While Winnipeggers are enjoying the warmer-than-usual January weather, there’s also the question of when the other shoe will drop and a typical cold front will show up.
According to Environment Canada’s chief climatologist, that other shoe may not drop at all — at least for the near future.
David Phillips told 680 CJOB that although we’re almost at the halfway point of winter, the city has mostly been spared any kind of unpleasant seasonal weather.
“Next week is what in Winnipeg we call the dead of winter,” he said. “That’s when the temperatures fall and then they begin their slow rise upwards. You haven’t been punished at all by winter-like weather.

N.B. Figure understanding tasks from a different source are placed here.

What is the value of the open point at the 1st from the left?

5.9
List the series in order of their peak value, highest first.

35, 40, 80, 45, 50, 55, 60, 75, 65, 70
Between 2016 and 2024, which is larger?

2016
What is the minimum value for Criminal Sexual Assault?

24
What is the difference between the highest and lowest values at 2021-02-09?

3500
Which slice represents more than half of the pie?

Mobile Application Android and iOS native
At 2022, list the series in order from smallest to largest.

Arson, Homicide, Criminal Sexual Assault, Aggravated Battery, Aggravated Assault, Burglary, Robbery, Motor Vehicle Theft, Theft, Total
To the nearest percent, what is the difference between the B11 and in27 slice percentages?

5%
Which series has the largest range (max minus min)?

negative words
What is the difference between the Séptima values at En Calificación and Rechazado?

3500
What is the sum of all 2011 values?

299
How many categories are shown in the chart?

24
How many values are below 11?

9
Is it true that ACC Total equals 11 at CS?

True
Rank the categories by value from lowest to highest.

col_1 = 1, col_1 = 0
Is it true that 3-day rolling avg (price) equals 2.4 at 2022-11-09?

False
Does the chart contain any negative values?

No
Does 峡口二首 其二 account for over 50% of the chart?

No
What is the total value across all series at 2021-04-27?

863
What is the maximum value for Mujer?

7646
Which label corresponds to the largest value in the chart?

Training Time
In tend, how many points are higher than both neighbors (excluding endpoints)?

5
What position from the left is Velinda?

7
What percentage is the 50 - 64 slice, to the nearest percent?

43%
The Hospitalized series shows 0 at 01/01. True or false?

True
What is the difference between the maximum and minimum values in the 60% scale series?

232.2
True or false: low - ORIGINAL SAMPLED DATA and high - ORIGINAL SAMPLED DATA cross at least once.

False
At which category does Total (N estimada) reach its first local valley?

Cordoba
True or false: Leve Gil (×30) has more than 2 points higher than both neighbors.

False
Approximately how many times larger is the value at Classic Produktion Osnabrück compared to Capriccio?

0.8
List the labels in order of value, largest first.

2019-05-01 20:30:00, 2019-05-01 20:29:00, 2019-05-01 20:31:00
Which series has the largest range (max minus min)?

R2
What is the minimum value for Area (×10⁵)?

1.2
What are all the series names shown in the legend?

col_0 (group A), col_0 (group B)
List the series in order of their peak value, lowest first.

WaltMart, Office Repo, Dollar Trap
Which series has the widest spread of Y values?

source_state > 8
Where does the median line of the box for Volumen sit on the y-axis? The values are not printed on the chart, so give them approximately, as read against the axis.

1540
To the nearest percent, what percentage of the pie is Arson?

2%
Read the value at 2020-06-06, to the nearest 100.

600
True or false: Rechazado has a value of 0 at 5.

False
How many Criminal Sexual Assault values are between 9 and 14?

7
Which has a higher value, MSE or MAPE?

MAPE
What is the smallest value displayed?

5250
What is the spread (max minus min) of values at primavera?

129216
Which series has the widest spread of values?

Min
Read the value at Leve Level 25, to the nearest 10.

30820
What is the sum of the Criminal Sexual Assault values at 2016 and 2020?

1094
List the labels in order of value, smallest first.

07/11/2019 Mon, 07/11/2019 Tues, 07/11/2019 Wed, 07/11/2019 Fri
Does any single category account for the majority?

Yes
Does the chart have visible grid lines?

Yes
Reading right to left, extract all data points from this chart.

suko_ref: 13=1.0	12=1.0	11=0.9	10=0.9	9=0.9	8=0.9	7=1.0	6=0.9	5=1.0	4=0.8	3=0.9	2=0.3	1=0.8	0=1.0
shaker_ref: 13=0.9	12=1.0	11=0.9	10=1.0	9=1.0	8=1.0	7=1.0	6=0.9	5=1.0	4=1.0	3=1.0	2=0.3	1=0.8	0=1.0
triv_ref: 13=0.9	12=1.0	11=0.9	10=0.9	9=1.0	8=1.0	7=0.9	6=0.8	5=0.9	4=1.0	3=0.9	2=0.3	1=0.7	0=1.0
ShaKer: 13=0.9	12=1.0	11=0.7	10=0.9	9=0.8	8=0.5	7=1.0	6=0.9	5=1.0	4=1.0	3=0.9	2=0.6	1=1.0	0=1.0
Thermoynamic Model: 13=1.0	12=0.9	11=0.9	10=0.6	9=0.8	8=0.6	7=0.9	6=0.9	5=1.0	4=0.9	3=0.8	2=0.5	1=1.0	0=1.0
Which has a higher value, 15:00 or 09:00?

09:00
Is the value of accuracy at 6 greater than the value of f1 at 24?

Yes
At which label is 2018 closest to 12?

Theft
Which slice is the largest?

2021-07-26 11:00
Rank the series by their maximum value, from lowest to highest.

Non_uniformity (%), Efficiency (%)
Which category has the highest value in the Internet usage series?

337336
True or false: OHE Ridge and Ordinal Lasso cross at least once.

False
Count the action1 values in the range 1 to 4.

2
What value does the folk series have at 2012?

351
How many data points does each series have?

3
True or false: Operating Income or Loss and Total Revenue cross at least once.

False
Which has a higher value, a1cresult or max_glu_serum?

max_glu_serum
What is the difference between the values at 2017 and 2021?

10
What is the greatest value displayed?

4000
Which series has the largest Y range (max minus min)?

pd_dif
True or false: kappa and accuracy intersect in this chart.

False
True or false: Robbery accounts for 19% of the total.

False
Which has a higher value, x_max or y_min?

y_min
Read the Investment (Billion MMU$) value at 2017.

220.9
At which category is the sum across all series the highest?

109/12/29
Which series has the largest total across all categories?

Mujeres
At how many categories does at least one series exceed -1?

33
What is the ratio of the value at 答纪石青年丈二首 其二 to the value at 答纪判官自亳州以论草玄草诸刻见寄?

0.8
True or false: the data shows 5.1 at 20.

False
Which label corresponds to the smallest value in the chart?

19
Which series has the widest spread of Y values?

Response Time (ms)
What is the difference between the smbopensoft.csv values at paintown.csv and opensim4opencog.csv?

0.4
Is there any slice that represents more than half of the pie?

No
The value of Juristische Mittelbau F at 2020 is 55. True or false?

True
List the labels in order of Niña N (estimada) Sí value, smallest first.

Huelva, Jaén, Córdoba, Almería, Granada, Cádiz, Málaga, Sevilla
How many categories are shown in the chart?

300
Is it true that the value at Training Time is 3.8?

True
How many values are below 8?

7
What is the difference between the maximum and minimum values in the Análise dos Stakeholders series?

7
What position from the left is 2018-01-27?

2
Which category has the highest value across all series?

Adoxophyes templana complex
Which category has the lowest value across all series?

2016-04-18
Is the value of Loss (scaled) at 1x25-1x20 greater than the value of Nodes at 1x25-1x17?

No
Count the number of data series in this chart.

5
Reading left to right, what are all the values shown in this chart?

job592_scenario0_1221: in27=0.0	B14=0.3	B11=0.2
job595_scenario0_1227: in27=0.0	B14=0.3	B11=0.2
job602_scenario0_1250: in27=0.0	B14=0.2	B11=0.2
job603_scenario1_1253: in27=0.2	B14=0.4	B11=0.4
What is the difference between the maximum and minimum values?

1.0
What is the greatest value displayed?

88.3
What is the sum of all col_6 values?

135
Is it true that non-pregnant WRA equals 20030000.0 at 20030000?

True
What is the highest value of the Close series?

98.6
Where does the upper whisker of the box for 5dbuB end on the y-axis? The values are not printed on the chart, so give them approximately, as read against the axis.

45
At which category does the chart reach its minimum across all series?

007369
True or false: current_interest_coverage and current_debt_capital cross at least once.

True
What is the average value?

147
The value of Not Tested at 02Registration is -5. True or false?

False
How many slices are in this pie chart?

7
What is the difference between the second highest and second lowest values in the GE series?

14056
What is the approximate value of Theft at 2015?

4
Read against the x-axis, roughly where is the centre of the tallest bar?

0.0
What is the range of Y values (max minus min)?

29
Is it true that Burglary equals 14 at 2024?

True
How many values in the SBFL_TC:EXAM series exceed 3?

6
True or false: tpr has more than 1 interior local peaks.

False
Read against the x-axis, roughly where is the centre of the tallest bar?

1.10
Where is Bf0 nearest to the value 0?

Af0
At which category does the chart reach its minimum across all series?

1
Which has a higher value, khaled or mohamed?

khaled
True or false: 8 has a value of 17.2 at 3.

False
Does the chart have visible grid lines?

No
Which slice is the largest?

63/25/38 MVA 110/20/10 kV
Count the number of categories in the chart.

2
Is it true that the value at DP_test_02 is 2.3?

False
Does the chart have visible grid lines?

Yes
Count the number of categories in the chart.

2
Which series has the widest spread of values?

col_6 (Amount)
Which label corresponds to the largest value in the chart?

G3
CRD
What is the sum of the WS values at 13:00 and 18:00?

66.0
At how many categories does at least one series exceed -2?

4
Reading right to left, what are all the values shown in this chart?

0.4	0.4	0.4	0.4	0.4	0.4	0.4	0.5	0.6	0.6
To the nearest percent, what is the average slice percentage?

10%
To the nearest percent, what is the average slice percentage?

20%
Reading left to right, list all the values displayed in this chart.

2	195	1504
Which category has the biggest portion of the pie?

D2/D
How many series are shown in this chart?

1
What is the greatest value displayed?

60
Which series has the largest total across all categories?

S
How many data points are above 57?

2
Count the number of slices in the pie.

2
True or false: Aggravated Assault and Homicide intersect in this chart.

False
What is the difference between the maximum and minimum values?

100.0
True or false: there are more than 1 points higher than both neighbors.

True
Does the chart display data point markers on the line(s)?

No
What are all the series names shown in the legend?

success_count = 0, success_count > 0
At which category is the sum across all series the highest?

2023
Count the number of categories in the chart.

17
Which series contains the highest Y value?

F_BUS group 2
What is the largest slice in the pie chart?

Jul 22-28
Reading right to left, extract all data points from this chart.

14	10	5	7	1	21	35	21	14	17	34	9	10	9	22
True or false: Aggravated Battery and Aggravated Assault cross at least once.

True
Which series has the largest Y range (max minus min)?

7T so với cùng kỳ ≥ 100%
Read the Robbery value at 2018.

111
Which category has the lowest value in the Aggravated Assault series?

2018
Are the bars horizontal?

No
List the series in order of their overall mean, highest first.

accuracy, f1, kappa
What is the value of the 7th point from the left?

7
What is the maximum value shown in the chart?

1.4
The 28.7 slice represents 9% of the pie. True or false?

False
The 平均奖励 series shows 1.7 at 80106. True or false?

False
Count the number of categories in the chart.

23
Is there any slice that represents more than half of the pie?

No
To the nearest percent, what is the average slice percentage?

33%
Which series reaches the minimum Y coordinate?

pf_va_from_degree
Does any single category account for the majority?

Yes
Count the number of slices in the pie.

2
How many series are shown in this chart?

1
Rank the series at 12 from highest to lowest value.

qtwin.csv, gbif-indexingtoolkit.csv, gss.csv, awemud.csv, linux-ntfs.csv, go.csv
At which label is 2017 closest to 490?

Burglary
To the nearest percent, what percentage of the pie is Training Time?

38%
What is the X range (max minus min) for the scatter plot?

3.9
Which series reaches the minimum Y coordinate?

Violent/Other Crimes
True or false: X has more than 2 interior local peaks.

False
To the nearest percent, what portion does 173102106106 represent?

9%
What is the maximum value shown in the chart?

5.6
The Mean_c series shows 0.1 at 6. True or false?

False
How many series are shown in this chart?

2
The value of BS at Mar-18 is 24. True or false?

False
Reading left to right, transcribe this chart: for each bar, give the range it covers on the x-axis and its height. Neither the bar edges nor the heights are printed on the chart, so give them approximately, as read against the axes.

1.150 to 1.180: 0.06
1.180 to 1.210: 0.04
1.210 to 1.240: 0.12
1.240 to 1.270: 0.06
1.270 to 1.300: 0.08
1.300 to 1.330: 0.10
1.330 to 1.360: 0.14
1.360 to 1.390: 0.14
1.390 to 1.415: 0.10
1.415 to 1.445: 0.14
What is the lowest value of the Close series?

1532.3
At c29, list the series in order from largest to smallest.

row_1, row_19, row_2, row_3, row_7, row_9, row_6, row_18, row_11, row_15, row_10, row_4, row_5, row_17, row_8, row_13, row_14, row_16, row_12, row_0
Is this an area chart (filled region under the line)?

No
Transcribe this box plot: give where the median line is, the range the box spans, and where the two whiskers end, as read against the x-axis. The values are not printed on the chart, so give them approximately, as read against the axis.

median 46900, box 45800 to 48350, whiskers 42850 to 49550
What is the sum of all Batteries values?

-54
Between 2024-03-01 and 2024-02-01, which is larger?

“My gosh, it hasn’t been an issue at all. It’s just absolutely what we’re seeing is a lot of Pacific air. The polar vortex is missing in action.
Get daily National news
“If you ask me about the rest of the winter, our models are showing more of the same for January. We don’t see any Siberian air coming down over Manitoba. Maybe the second half of winter will be colder than the first half but that’s because the first half has been so unlike what you normally see on the prairies.”
With above-zero temperatures on Tuesday and a similar forecast for the rest of the week, Phillips said Winnipeg is very close to record numbers for this time of year.
“There are Januarys you don’t even have (any) thawing of temperature,” he said.
“The record for today would be 2.6 C back in 2007, so you’re clearly in that realm of ‘near record’… It should be a high of -13 C in Winnipeg, but instead it’s plus-two.”
Phillips said Winnipeg also faced its driest year in 2020 since 1960.
“In the last 60 years, it’s never been as dry as what we saw in Winnipeg. What’s so amazing about that, in western Manitoba, it was like a monsoon.
“It’s almost as if it was raining in the western part of the province but not in Winnipeg and south of Winnipeg.”